> **TASK DETAILS**: Please reproduce each of the lines below word for word, with no changes.

- - - - -

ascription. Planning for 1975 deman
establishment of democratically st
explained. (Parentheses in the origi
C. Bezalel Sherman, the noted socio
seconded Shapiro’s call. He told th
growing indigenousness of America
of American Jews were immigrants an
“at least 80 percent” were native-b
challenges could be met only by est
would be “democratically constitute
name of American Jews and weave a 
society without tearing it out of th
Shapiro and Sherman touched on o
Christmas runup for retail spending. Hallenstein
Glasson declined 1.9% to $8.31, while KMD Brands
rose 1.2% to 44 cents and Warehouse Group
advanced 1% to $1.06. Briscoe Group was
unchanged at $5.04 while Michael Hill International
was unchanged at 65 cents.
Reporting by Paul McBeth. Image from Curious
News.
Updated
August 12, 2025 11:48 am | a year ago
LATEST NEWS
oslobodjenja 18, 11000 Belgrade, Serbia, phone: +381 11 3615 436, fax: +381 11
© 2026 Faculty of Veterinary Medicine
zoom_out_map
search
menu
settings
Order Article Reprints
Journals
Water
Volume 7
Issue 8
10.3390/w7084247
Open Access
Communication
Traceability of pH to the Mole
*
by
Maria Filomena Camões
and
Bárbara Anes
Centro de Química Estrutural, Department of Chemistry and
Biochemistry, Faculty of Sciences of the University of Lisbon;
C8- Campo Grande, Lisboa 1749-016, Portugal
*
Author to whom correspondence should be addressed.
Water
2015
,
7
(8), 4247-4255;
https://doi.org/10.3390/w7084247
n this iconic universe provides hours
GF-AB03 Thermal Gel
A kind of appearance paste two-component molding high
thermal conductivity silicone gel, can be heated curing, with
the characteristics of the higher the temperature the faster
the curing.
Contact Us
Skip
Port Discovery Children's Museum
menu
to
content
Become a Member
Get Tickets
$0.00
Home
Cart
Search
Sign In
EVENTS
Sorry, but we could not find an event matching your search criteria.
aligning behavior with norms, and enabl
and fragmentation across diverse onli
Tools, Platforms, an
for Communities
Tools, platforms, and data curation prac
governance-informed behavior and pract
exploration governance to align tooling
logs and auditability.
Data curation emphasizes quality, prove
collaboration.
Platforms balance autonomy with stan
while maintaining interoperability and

- - - - -

> **REPLY TO THE TASK**:
ascription. Planning for 1975 deman
establishment of democratically st
explained. (Parentheses in the origi
C. Bezalel Sherman, the noted socio
seconded Shapiro’s call. He told th
growing indigenousness of America
of American Jews were immigrants an
“at least 80 percent” were native-b
challenges could be met only by est
would be “democratically constitute
name of American Jews and weave a 
society without tearing it out of th
Shapiro and Sherman touched on o
Christmas runup for retail spending. Hallenstein
Glasson declined 1.9% to $8.31, while KMD Brands
rose 1.2% to 44 cents and Warehouse Group
advanced 1% to $1.06. Briscoe Group was
unchanged at $5.04 while Michael Hill International
was unchanged at 65 cents.
Reporting by Paul McBeth. Image from Curious
News.
Updated
August 12, 2025 11:48 am | a year ago
LATEST NEWS
oslobodjenja 18, 11000 Belgrade, Serbia, phone: +381 11 3615 436, fax: +381 11
© 2026 Faculty of Veterinary Medicine
zoom_out_map
search
menu
settings
Order Article Reprints
Journals
Water
Volume 7
Issue 8
10.3390/w7084247
Open Access
Communication
Traceability of pH to the Mole
*
by
Maria Filomena Camões
and
Bárbara Anes
Centro de Química Estrutural, Department of Chemistry and
Biochemistry, Faculty of Sciences of the University of Lisbon;
C8- Campo Grande, Lisboa 1749-016, Portugal
*
Author to whom correspondence should be addressed.
Water
2015
,
7
(8), 4247-4255;
https://doi.org/10.3390/w7084247
n this iconic universe provides hours
GF-AB03 Thermal Gel
A kind of appearance paste two-component molding high
thermal conductivity silicone gel, can be heated curing, with
the characteristics of the higher the temperature the faster
the curing.
Contact Us
Skip
Port Discovery Children's Museum
menu
to
content
Become a Member
Get Tickets
$0.00
Home
Cart
Search
Sign In
EVENTS
Sorry, but we could not find an event matching your search criteria.
aligning behavior with norms, and enabl
and fragmentation across diverse onli
Tools, Platforms, an
for Communities
Tools, platforms, and data curation prac
governance-informed behavior and pract
exploration governance to align tooling
logs and auditability.
Data curation emphasizes quality, prove
collaboration.
Platforms balance autonomy with stan
while maintaining interoperability and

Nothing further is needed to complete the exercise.